Courier Q&A: Land Use? (Act 250)
QUESTION: Updating Vermont's land use law, better known as Act 250, has become a perennial topic in Vermont politics. What changes would you like to see to that law (if any), and what would you do to ensure those changes are enacted?
Act 250 is a comprehensive land use law that evaluates the impact of development of certain commercial projects under ten criteria. The original act was championed and signed into law in 1969 by Republican Governor Deane Davis, in response to widespread concerns about uncontrolled, poorly-designed and environmentally harmful developments that were beginning to sprout up in several towns. Today, this type of review process in deeply embedded in Vermont.
But as with every law, with the passage of time, it is useful to evaluate what is working and what is not. On the positive side, Vermont has remained one of the most beautiful and environmentally attractive places in the nation. On the negative side, the application of Act 250 has become increasingly bureaucratic, costly and time-consuming. Some describe Act 250 as a full-employment act for engineers and lawyers. Others note the increasing embedded regulatory costs in every development, commercial or residential. In addition to significant application fees, the time and cost of preparing for and going through the process adds to the total cost of the end product. Some argue that Act 250 and related municipal permitting costs add as much as 30% to the cost of construction of some residential properties, thus adding to the critical shortage and high cost of housing in Vermont.
I sponsored several unsuccessful changes to Act 250 legislation in our most recent session. These proposals would have addressed several recurring problems: reducing the time needed to obtain permits, eliminating some of the bureaucratic duplication between municipal and state reviews, and providing applicants more certainty and faster resolution of what is now a lengthy appeals process. And although the vast majority of Act 250 permits are approved and granted quickly, the approval process statistics do not account for the significant amount of preparation and outside consulting expertise required for that to happen.
We need improvements to Act 250 that speed up the process by limiting frivolous appeals, reduce the time required for appeals to be resolved (now averaging almost a year). We need to consolidate the duplicative and costly municipal and state permitting processes into a single stream. We must modernize the review process under a professional full-time board to further reduce the time delays inherent with part-time, non-professional unelected bodies. We should hold state agencies accountable for processing permits in a timely manner and we should consider whether additional resources as well as timeliness mandates should be imposed to require appeals to be dealt with timely. We should also further identify opportunities to exempt from Act 250 additional instances where requirement are sufficiently met under properly defined local zoning standards.

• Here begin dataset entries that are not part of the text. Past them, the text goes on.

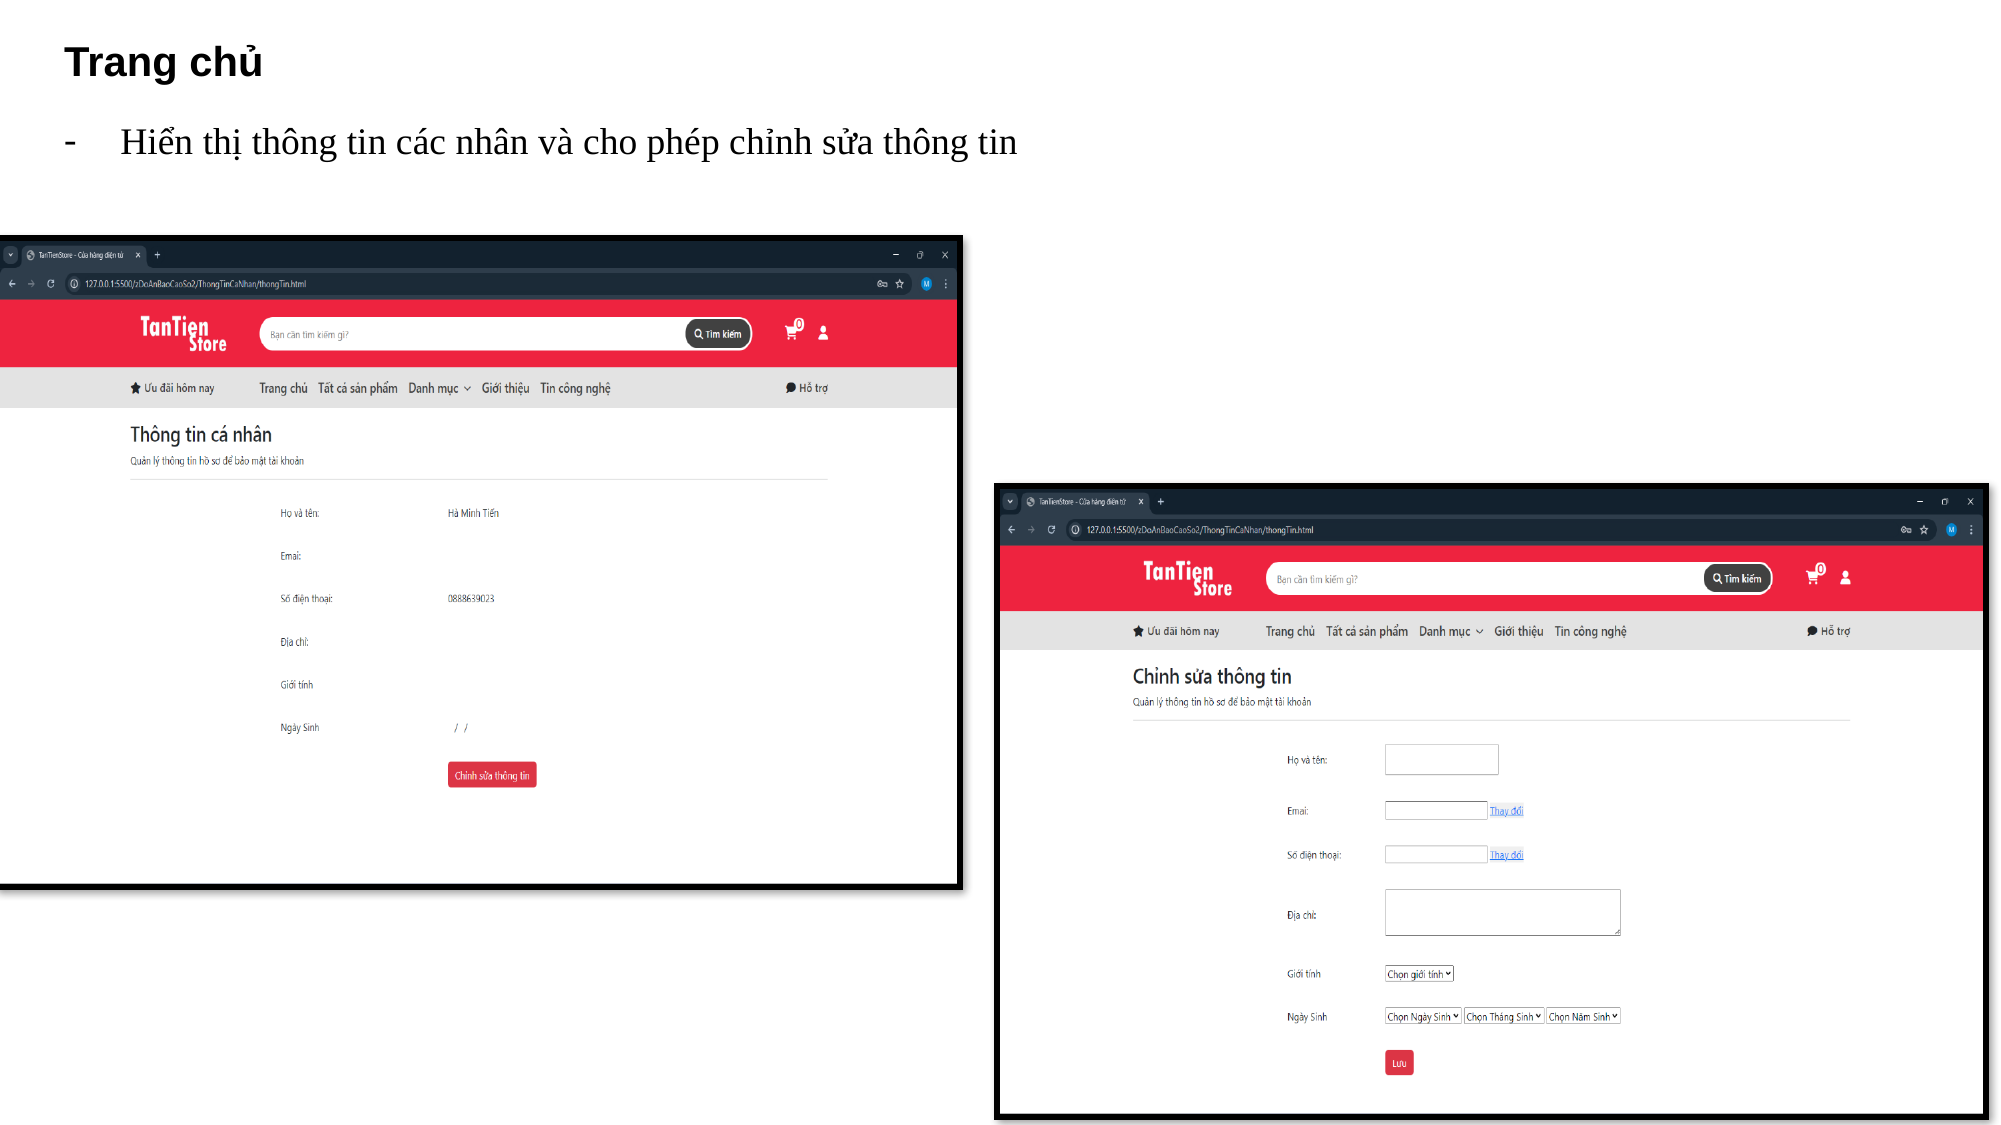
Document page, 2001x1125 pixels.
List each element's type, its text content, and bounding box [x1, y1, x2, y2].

text_box Trang chủ [49, 26, 537, 92]
picture [999, 489, 1983, 1114]
text_box Hiển thị thông tin các nhân và cho phép chỉnh sửa thông tin [49, 106, 1584, 170]
picture [0, 241, 957, 884]
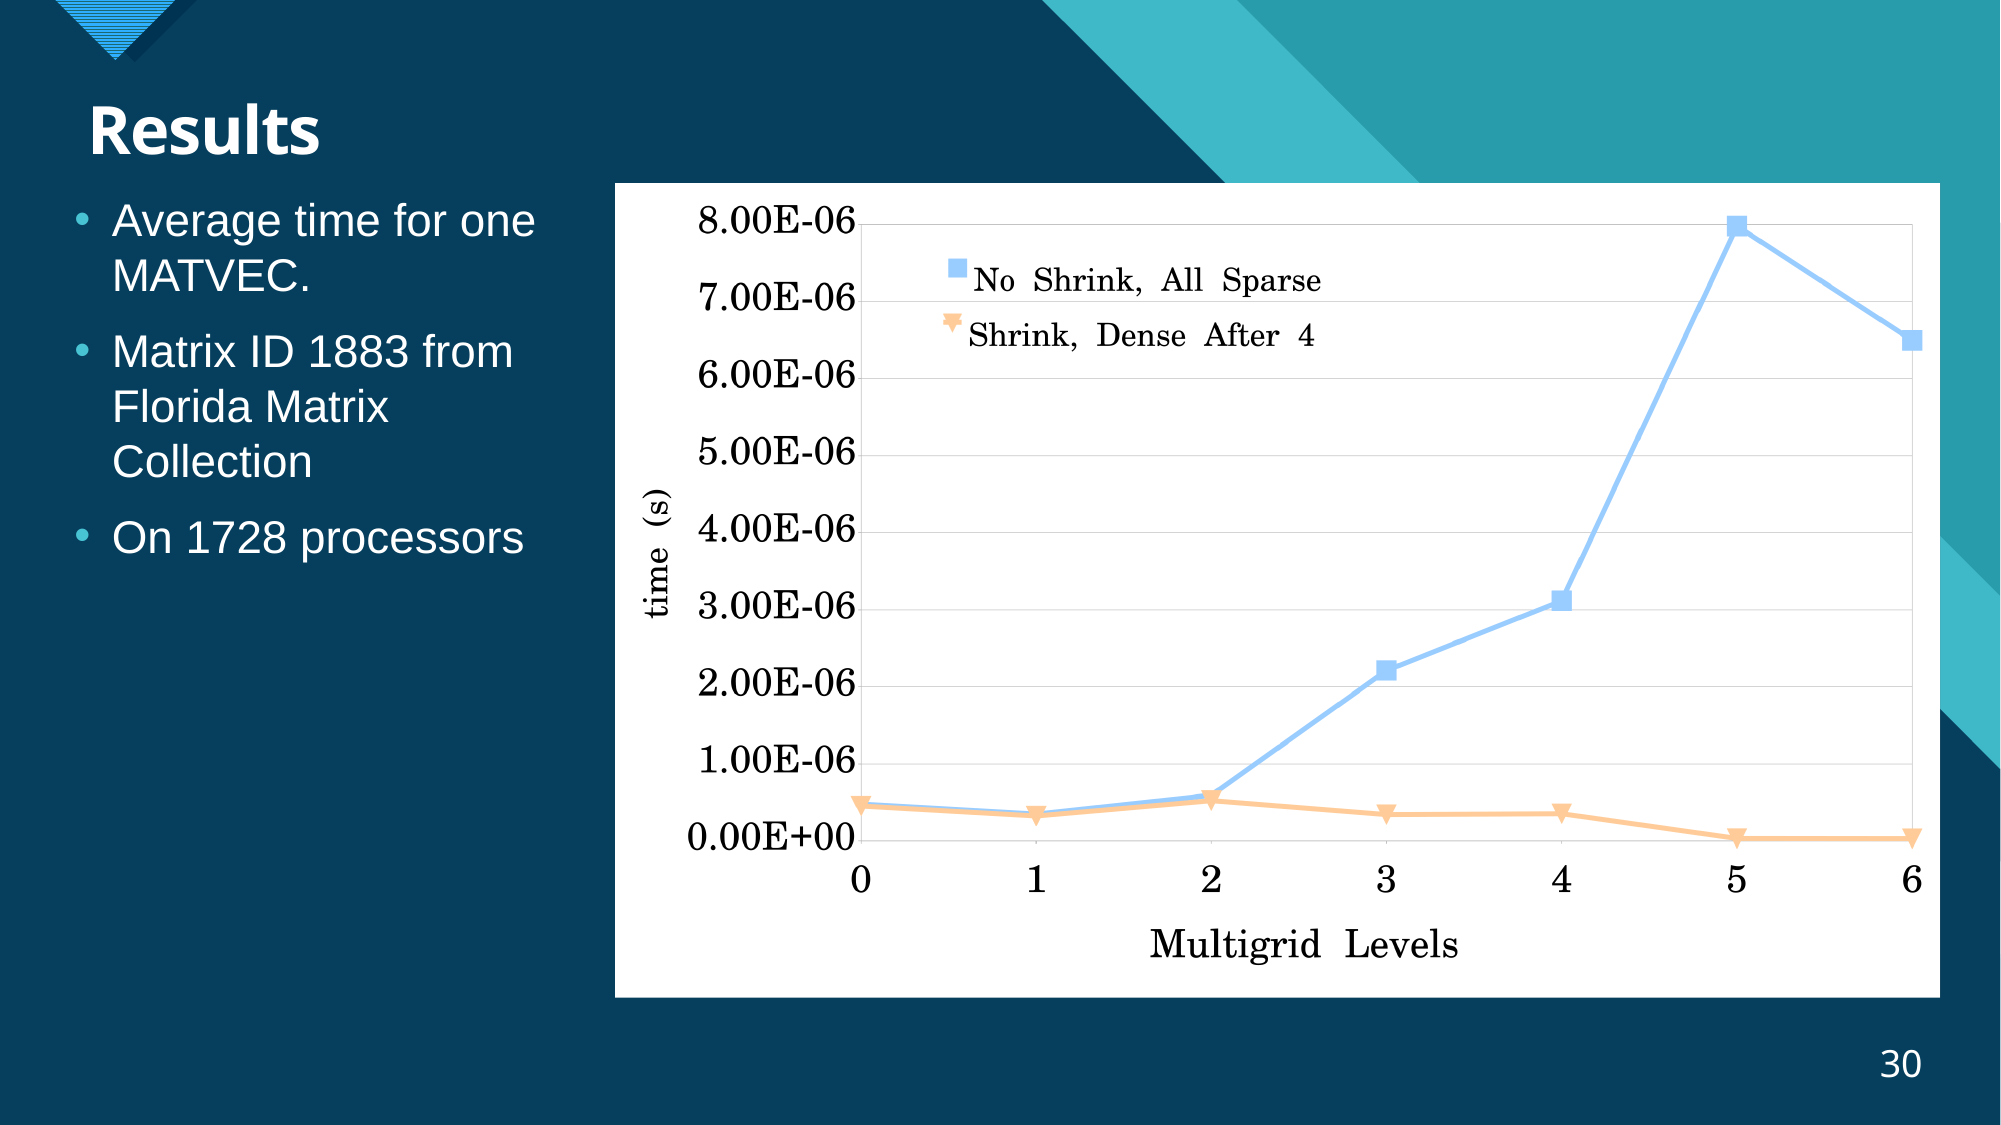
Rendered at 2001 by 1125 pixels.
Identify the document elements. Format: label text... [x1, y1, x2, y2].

title Results [72, 89, 1913, 177]
picture [616, 182, 1942, 997]
slide_number 30 [1845, 1035, 1938, 1096]
list Average time for one MATVEC. Matrix ID 1883 from Florida Matrix Collection On 1728 processors [59, 183, 615, 600]
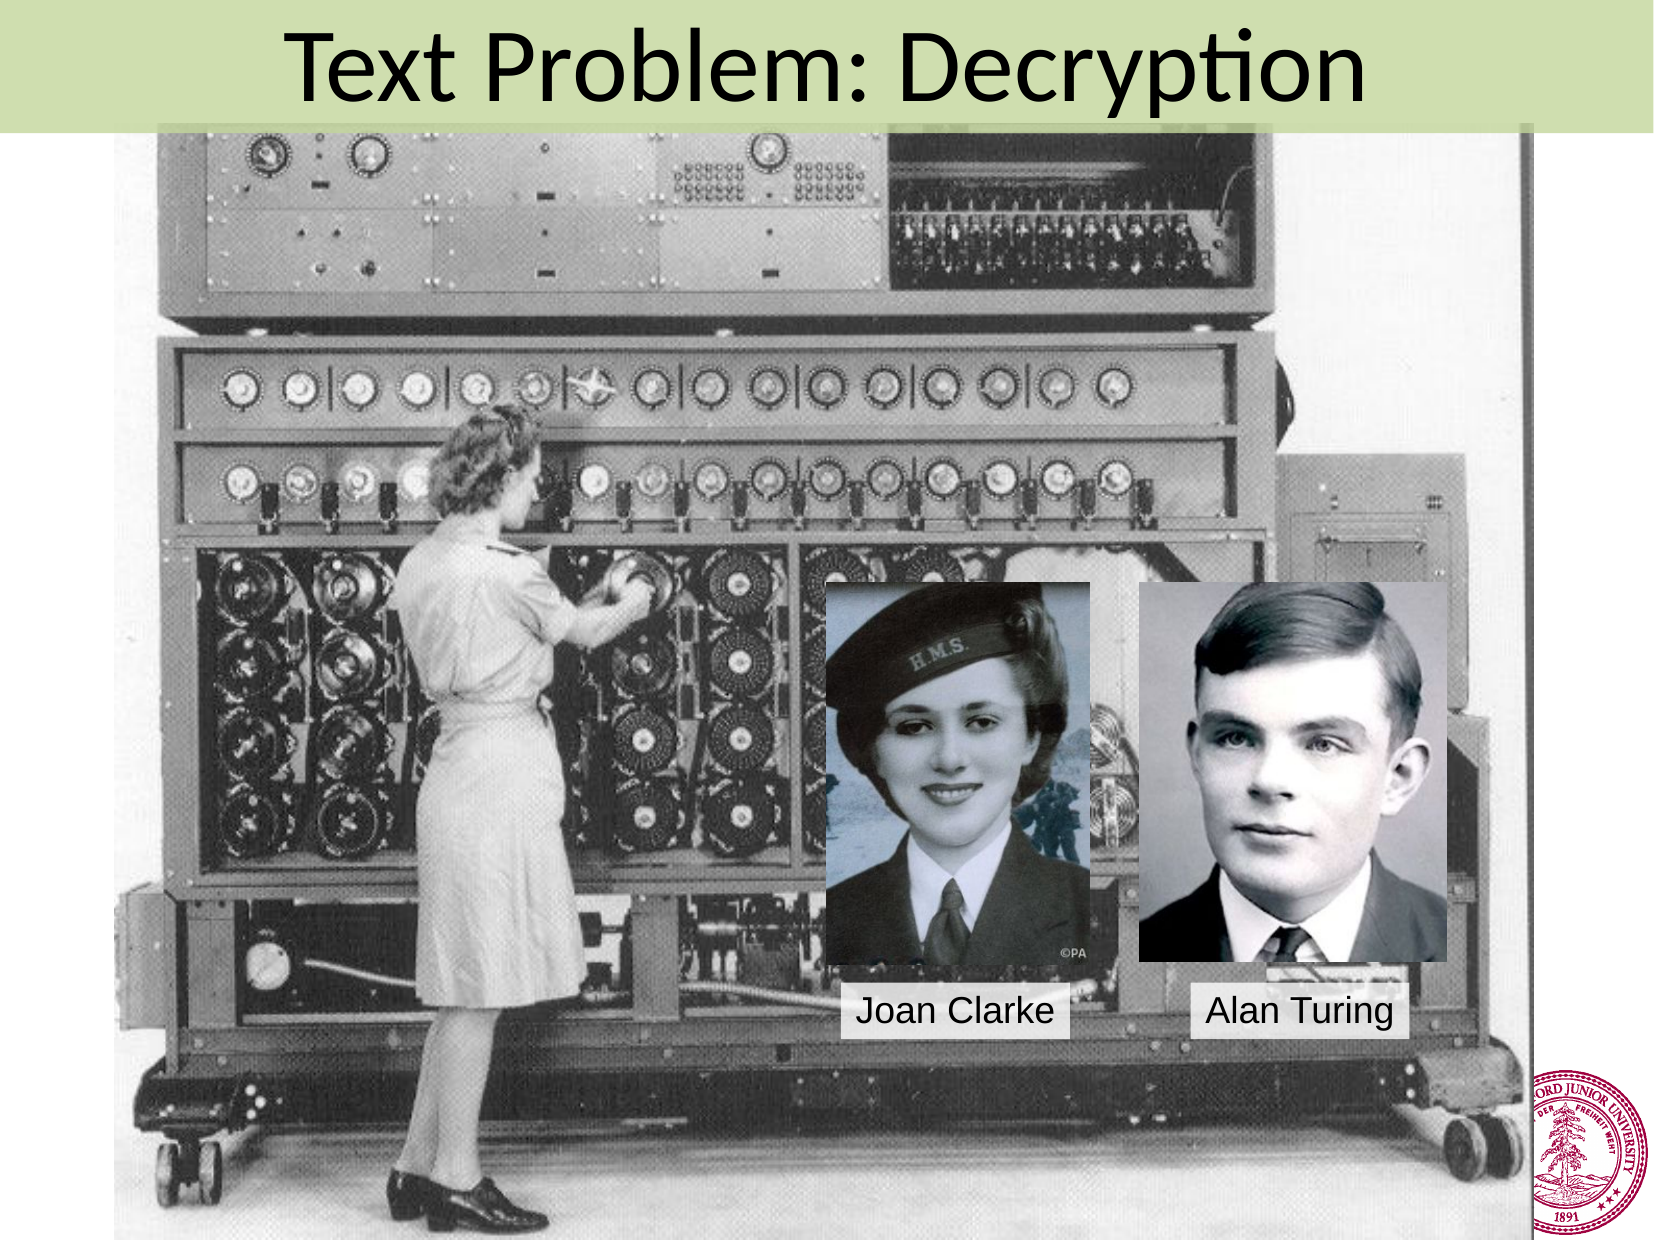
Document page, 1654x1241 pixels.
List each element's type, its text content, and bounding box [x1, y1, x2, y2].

picture [114, 123, 1648, 1241]
text_box Text Problem: Decryption [0, 0, 1654, 134]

We should conduct a vigorous review the ten Act 250 criteria to better define how each must be met. By removing subjectivity to the greatest extent possible, those charged with approving or denying applications will be better able to do so quickly and consistently. The goal is to evaluate significant development projects more quickly, more consistently and at lower cost, while still maintaining the environmental oversight that most Vermonters agree is essential to protect our state and its natural beauty.